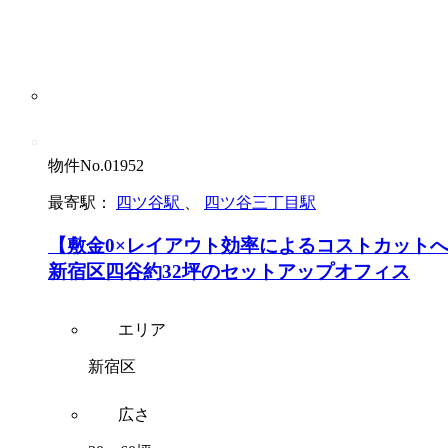
物件No.01952
最寄駅：
四ツ谷駅
、
四ツ谷三丁目駅
【敷金0×レイアウト効率によるコストカット
新宿区四谷約32坪のセットアップオフィス
エリア
新宿区
広さ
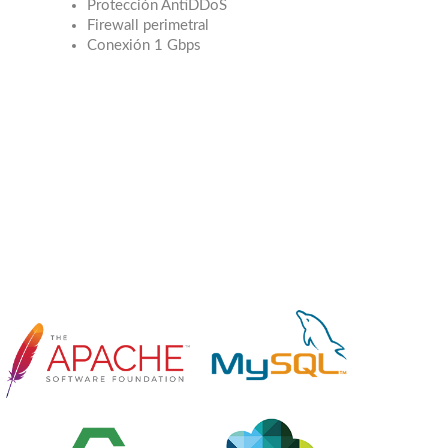
Protección AntiDDoS
Firewall perimetral
Conexión 1 Gbps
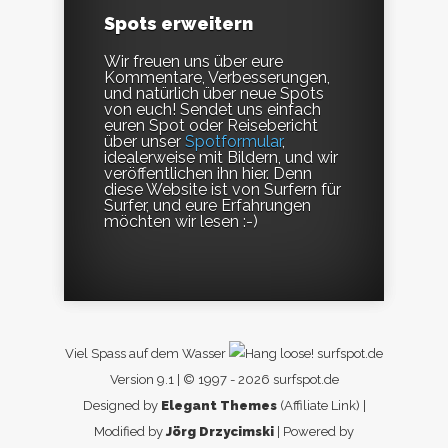
Spots erweitern
Wir freuen uns über eure
Kommentare, Verbesserungen,
und natürlich über neue Spots
von euch! Sendet uns einfach
euren Spot oder Reisebericht
über unser
Spotformular
,
idealerweise mit Bildern, und wir
veröffentlichen ihn hier. Denn
diese Website ist von Surfern für
Surfer, und eure Erfahrungen
möchten wir lesen :-)
Viel Spass auf dem Wasser
surfspot.de
Version 9.1 | © 1997 - 2026 surfspot.de
Designed by
Elegant Themes
(Affiliate Link) |
Modified by
Jörg Drzycimski
| Powered by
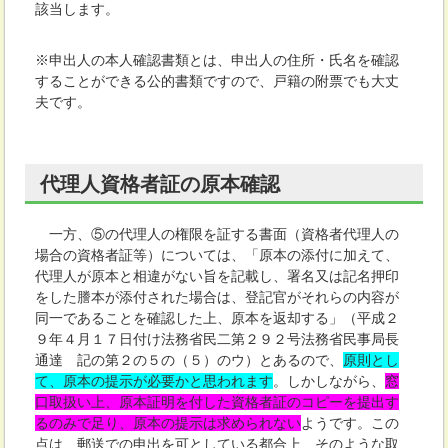
該当します。
※申出人の本人確認書類とは、申出人の住所・氏名を確認
することができる公的書類ですので、戸籍の附票でも大丈
夫です。
代理人資格者証の原本確認
一方、⑤の代理人の権限を証する書面（資格者代理人の
場合の資格者証等）については、「原本の添付に加えて、
代理人が原本と相違がない旨を記載し、署名又は記名押印
をした謄本が添付された場合は、登記官がそれらの内容が
同一であることを確認した上、原本を返却する」（平成２
９年４月１７日付け法務省民二第２９２号法務省民事局長
通達 記の第２の５の（５）のウ）とあるので、
原則とし
て、原本の提示が必要かと思われます
。しかしながら、
窓
口取扱い上、原本証明を付した資格者証のコピーを提出す
るのみで足り、原本の提示は求められない
ようです。この
点は、郵送での申出を可としている都合上、そのような取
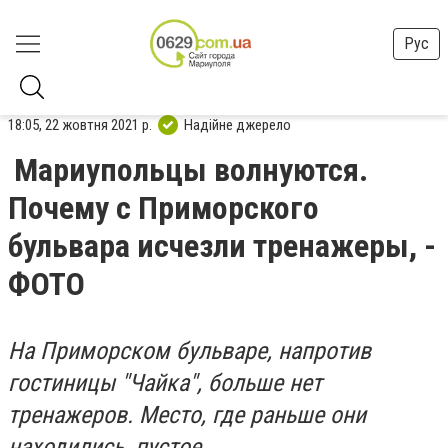
Рус
18:05, 22 жовтня 2021 р.
Надійне джерело
Мариупольцы волнуются.
Почему с Приморского
бульвара исчезли тренажеры, -
ФОТО
На Приморском бульваре, напротив
гостиницы "Чайка", больше нет
тренажеров. Место, где раньше они
находились, пустое.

☆ ☆ ☆

* What needs to be done *
Rewrite the text of all the data above, changing "Viel Spass" to "Viel Spaß" and keeping everything else the same. Leave the pictures out.

* Completed exercise *
物件No.01952
最寄駅：
四ツ谷駅
、
四ツ谷三丁目駅
【敷金0×レイアウト効率によるコストカット
新宿区四谷約32坪のセットアップオフィス
エリア
新宿区
広さ
Protección AntiDDoS
Firewall perimetral
Conexión 1 Gbps
Spots erweitern
Wir freuen uns über eure
Kommentare, Verbesserungen,
und natürlich über neue Spots
von euch! Sendet uns einfach
euren Spot oder Reisebericht
über unser
Spotformular
,
idealerweise mit Bildern, und wir
veröffentlichen ihn hier. Denn
diese Website ist von Surfern für
Surfer, und eure Erfahrungen
möchten wir lesen :-)
Viel Spaß auf dem Wasser
surfspot.de
Version 9.1 | © 1997 - 2026 surfspot.de
Designed by
Elegant Themes
(Affiliate Link) |
Modified by
Jörg Drzycimski
| Powered by
該当します。
※申出人の本人確認書類とは、申出人の住所・氏名を確認
することができる公的書類ですので、戸籍の附票でも大丈
夫です。
代理人資格者証の原本確認
一方、⑤の代理人の権限を証する書面（資格者代理人の
場合の資格者証等）については、「原本の添付に加えて、
代理人が原本と相違がない旨を記載し、署名又は記名押印
をした謄本が添付された場合は、登記官がそれらの内容が
同一であることを確認した上、原本を返却する」（平成２
９年４月１７日付け法務省民二第２９２号法務省民事局長
通達 記の第２の５の（５）のウ）とあるので、
原則とし
て、原本の提示が必要かと思われます
。しかしながら、
窓
口取扱い上、原本証明を付した資格者証のコピーを提出す
るのみで足り、原本の提示は求められない
ようです。この
点は、郵送での申出を可としている都合上、そのような取
Рус
18:05, 22 жовтня 2021 р.
Надійне джерело
Мариупольцы волнуются.
Почему с Приморского
бульвара исчезли тренажеры, -
ФОТО
На Приморском бульваре, напротив
гостиницы "Чайка", больше нет
тренажеров. Место, где раньше они
находились, пустое.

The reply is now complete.